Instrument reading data
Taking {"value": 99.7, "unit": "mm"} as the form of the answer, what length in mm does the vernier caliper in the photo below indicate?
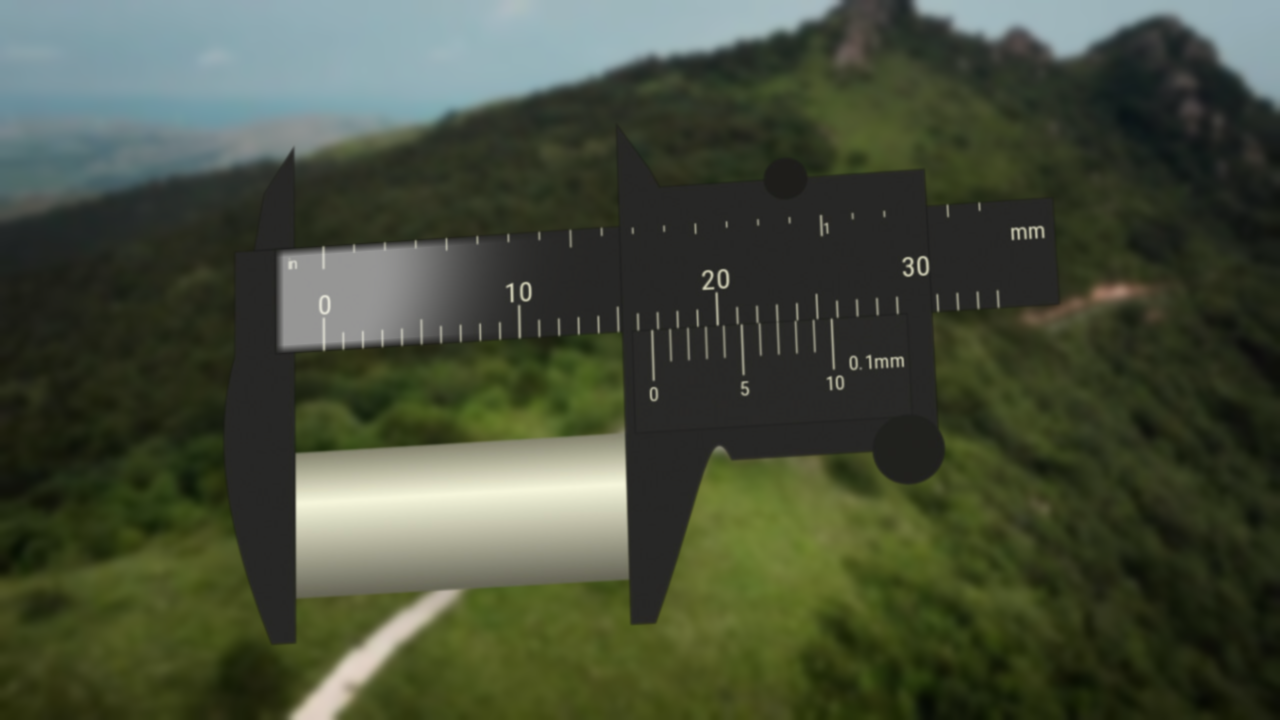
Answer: {"value": 16.7, "unit": "mm"}
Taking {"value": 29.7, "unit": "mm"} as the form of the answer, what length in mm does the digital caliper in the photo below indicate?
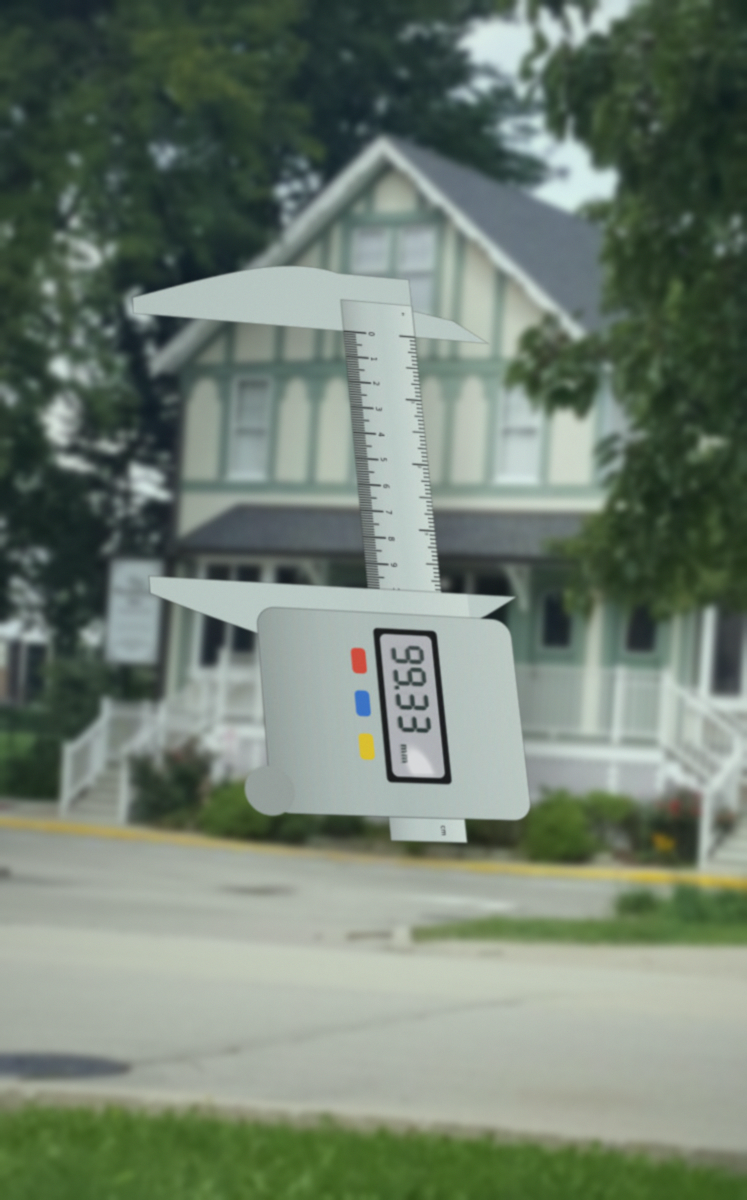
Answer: {"value": 99.33, "unit": "mm"}
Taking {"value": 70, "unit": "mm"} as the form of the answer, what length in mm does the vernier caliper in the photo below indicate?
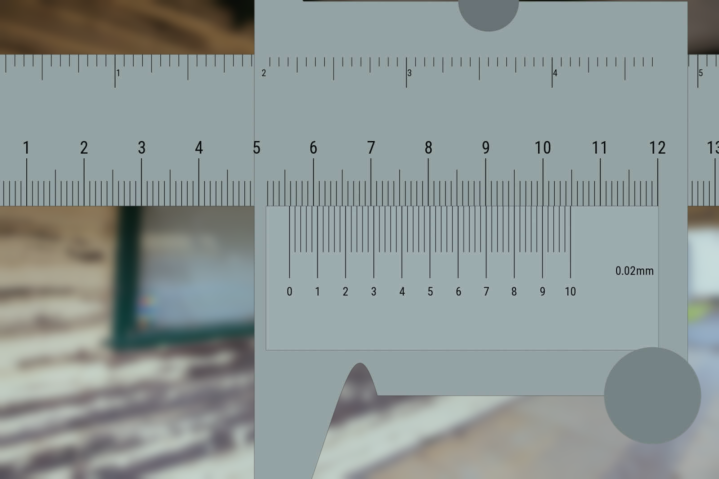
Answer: {"value": 55.8, "unit": "mm"}
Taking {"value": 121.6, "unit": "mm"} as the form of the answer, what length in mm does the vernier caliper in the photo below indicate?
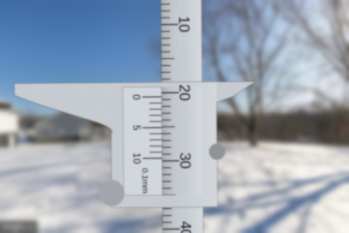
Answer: {"value": 20.6, "unit": "mm"}
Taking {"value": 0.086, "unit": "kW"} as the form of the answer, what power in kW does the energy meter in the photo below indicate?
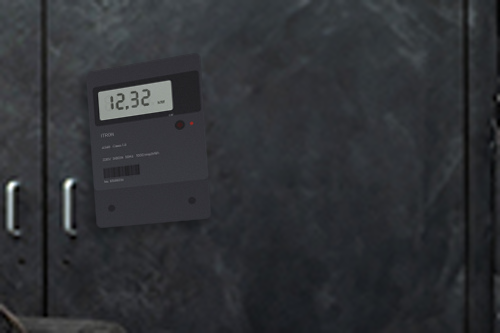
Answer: {"value": 12.32, "unit": "kW"}
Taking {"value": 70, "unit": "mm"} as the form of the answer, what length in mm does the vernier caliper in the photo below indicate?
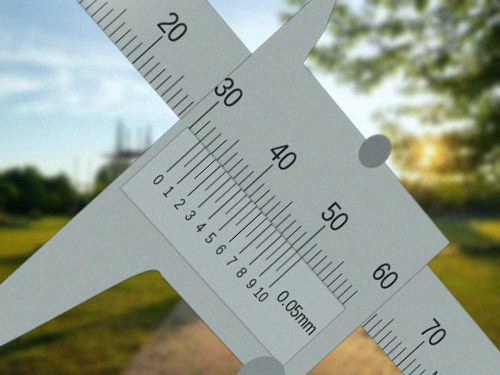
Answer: {"value": 32.0, "unit": "mm"}
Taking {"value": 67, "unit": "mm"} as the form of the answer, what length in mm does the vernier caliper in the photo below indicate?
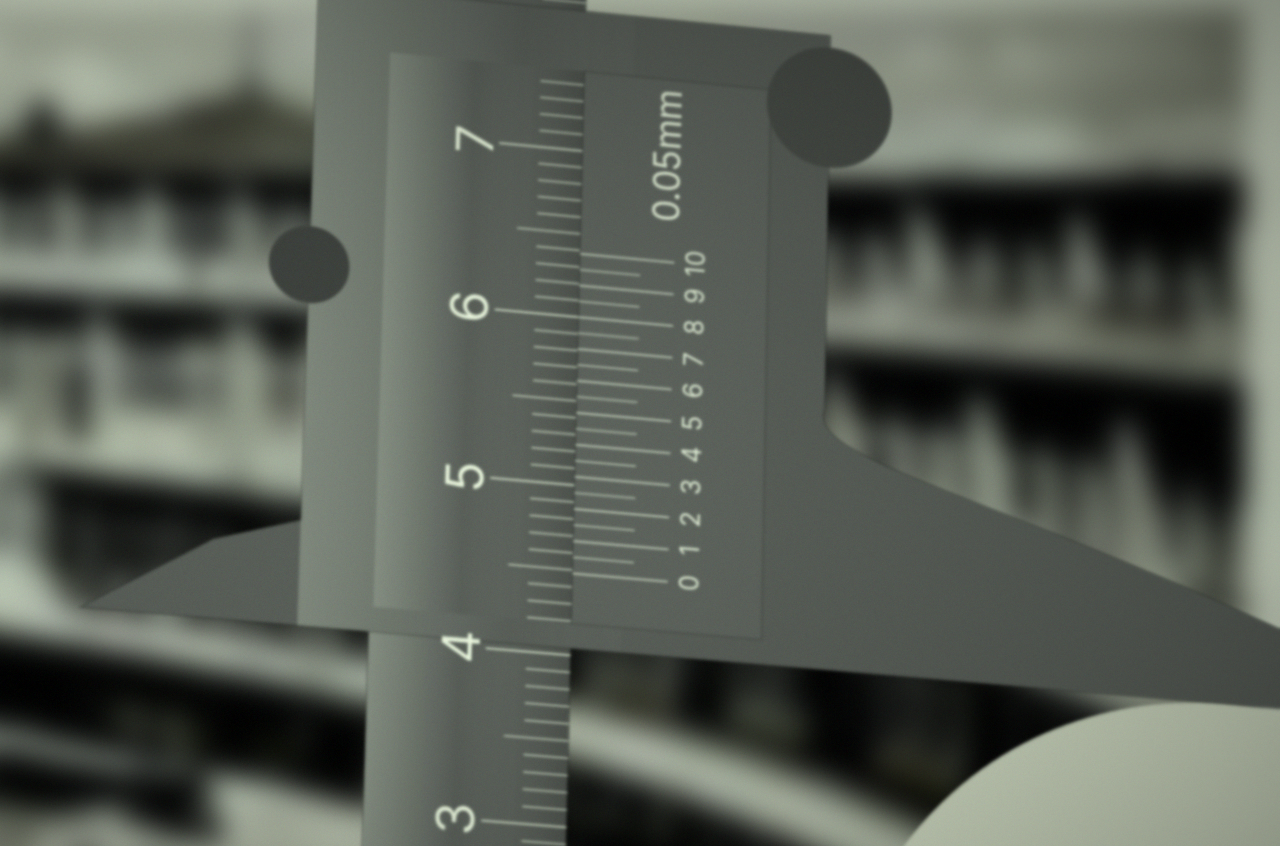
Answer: {"value": 44.8, "unit": "mm"}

▶ **WORK INSTRUCTIONS**
Transcribe each item above verbatim, omitting the pictures.

▶ **EXERCISE RESULT**
Taking {"value": 99.7, "unit": "mm"} as the form of the answer, what length in mm does the vernier caliper in the photo below indicate?
Answer: {"value": 16.7, "unit": "mm"}
Taking {"value": 29.7, "unit": "mm"} as the form of the answer, what length in mm does the digital caliper in the photo below indicate?
Answer: {"value": 99.33, "unit": "mm"}
Taking {"value": 70, "unit": "mm"} as the form of the answer, what length in mm does the vernier caliper in the photo below indicate?
Answer: {"value": 55.8, "unit": "mm"}
Taking {"value": 121.6, "unit": "mm"} as the form of the answer, what length in mm does the vernier caliper in the photo below indicate?
Answer: {"value": 20.6, "unit": "mm"}
Taking {"value": 0.086, "unit": "kW"} as the form of the answer, what power in kW does the energy meter in the photo below indicate?
Answer: {"value": 12.32, "unit": "kW"}
Taking {"value": 70, "unit": "mm"} as the form of the answer, what length in mm does the vernier caliper in the photo below indicate?
Answer: {"value": 32.0, "unit": "mm"}
Taking {"value": 67, "unit": "mm"} as the form of the answer, what length in mm does the vernier caliper in the photo below indicate?
Answer: {"value": 44.8, "unit": "mm"}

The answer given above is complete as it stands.